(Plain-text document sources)
# # # # # # #
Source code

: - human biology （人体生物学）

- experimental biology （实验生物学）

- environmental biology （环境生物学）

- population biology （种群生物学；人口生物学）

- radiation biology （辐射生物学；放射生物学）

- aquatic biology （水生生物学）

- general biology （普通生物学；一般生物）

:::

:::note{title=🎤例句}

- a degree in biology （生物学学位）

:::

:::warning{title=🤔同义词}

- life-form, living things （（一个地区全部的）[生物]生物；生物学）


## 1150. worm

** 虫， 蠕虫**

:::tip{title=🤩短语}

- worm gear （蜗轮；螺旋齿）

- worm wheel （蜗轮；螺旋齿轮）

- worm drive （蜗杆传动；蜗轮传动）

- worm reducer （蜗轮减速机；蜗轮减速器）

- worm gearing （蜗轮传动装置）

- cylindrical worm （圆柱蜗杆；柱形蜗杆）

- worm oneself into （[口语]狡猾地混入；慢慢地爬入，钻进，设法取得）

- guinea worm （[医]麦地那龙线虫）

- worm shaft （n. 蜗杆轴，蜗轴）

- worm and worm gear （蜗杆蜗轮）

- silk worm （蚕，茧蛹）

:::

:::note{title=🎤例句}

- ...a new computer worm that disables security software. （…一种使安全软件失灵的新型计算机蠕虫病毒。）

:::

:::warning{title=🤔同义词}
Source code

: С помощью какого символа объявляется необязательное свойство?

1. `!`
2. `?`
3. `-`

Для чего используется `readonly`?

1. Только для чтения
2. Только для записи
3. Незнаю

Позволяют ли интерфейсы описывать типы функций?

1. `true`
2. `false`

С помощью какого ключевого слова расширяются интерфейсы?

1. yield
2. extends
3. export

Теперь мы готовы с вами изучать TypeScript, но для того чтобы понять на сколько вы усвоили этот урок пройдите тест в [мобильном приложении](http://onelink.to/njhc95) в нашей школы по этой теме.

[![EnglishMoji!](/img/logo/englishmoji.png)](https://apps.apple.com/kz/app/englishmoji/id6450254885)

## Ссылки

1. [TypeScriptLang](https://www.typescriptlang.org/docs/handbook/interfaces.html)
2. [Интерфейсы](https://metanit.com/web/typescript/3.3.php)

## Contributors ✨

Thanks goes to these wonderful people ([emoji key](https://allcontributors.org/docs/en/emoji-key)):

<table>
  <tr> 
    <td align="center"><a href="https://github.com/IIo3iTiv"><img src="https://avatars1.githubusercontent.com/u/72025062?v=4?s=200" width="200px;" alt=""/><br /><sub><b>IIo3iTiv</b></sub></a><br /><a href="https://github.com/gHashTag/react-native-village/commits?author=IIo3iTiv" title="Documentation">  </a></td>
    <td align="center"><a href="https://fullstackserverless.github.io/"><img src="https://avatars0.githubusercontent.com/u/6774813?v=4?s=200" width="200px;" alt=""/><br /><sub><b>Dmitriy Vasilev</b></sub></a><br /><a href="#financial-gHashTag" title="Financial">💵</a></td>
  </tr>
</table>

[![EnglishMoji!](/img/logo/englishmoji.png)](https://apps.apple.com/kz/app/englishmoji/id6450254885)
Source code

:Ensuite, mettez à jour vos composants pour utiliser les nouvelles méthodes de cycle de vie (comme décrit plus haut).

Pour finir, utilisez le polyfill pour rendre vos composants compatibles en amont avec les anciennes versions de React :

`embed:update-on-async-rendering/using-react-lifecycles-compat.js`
# # # # # # #
Reproduce the records above with "polyfill" renamed to "shim" and every other part left unchanged.

Source code

: - human biology （人体生物学）

- experimental biology （实验生物学）

- environmental biology （环境生物学）

- population biology （种群生物学；人口生物学）

- radiation biology （辐射生物学；放射生物学）

- aquatic biology （水生生物学）

- general biology （普通生物学；一般生物）

:::

:::note{title=🎤例句}

- a degree in biology （生物学学位）

:::

:::warning{title=🤔同义词}

- life-form, living things （（一个地区全部的）[生物]生物；生物学）


## 1150. worm

** 虫， 蠕虫**

:::tip{title=🤩短语}

- worm gear （蜗轮；螺旋齿）

- worm wheel （蜗轮；螺旋齿轮）

- worm drive （蜗杆传动；蜗轮传动）

- worm reducer （蜗轮减速机；蜗轮减速器）

- worm gearing （蜗轮传动装置）

- cylindrical worm （圆柱蜗杆；柱形蜗杆）

- worm oneself into （[口语]狡猾地混入；慢慢地爬入，钻进，设法取得）

- guinea worm （[医]麦地那龙线虫）

- worm shaft （n. 蜗杆轴，蜗轴）

- worm and worm gear （蜗杆蜗轮）

- silk worm （蚕，茧蛹）

:::

:::note{title=🎤例句}

- ...a new computer worm that disables security software. （…一种使安全软件失灵的新型计算机蠕虫病毒。）

:::

:::warning{title=🤔同义词}
Source code

: С помощью какого символа объявляется необязательное свойство?

1. `!`
2. `?`
3. `-`

Для чего используется `readonly`?

1. Только для чтения
2. Только для записи
3. Незнаю

Позволяют ли интерфейсы описывать типы функций?

1. `true`
2. `false`

С помощью какого ключевого слова расширяются интерфейсы?

1. yield
2. extends
3. export

Теперь мы готовы с вами изучать TypeScript, но для того чтобы понять на сколько вы усвоили этот урок пройдите тест в [мобильном приложении](http://onelink.to/njhc95) в нашей школы по этой теме.

[![EnglishMoji!](/img/logo/englishmoji.png)](https://apps.apple.com/kz/app/englishmoji/id6450254885)

## Ссылки

1. [TypeScriptLang](https://www.typescriptlang.org/docs/handbook/interfaces.html)
2. [Интерфейсы](https://metanit.com/web/typescript/3.3.php)

## Contributors ✨

Thanks goes to these wonderful people ([emoji key](https://allcontributors.org/docs/en/emoji-key)):

<table>
  <tr> 
    <td align="center"><a href="https://github.com/IIo3iTiv"><img src="https://avatars1.githubusercontent.com/u/72025062?v=4?s=200" width="200px;" alt=""/><br /><sub><b>IIo3iTiv</b></sub></a><br /><a href="https://github.com/gHashTag/react-native-village/commits?author=IIo3iTiv" title="Documentation">  </a></td>
    <td align="center"><a href="https://fullstackserverless.github.io/"><img src="https://avatars0.githubusercontent.com/u/6774813?v=4?s=200" width="200px;" alt=""/><br /><sub><b>Dmitriy Vasilev</b></sub></a><br /><a href="#financial-gHashTag" title="Financial">💵</a></td>
  </tr>
</table>

[![EnglishMoji!](/img/logo/englishmoji.png)](https://apps.apple.com/kz/app/englishmoji/id6450254885)
Source code

:Ensuite, mettez à jour vos composants pour utiliser les nouvelles méthodes de cycle de vie (comme décrit plus haut).

Pour finir, utilisez le shim pour rendre vos composants compatibles en amont avec les anciennes versions de React :

`embed:update-on-async-rendering/using-react-lifecycles-compat.js`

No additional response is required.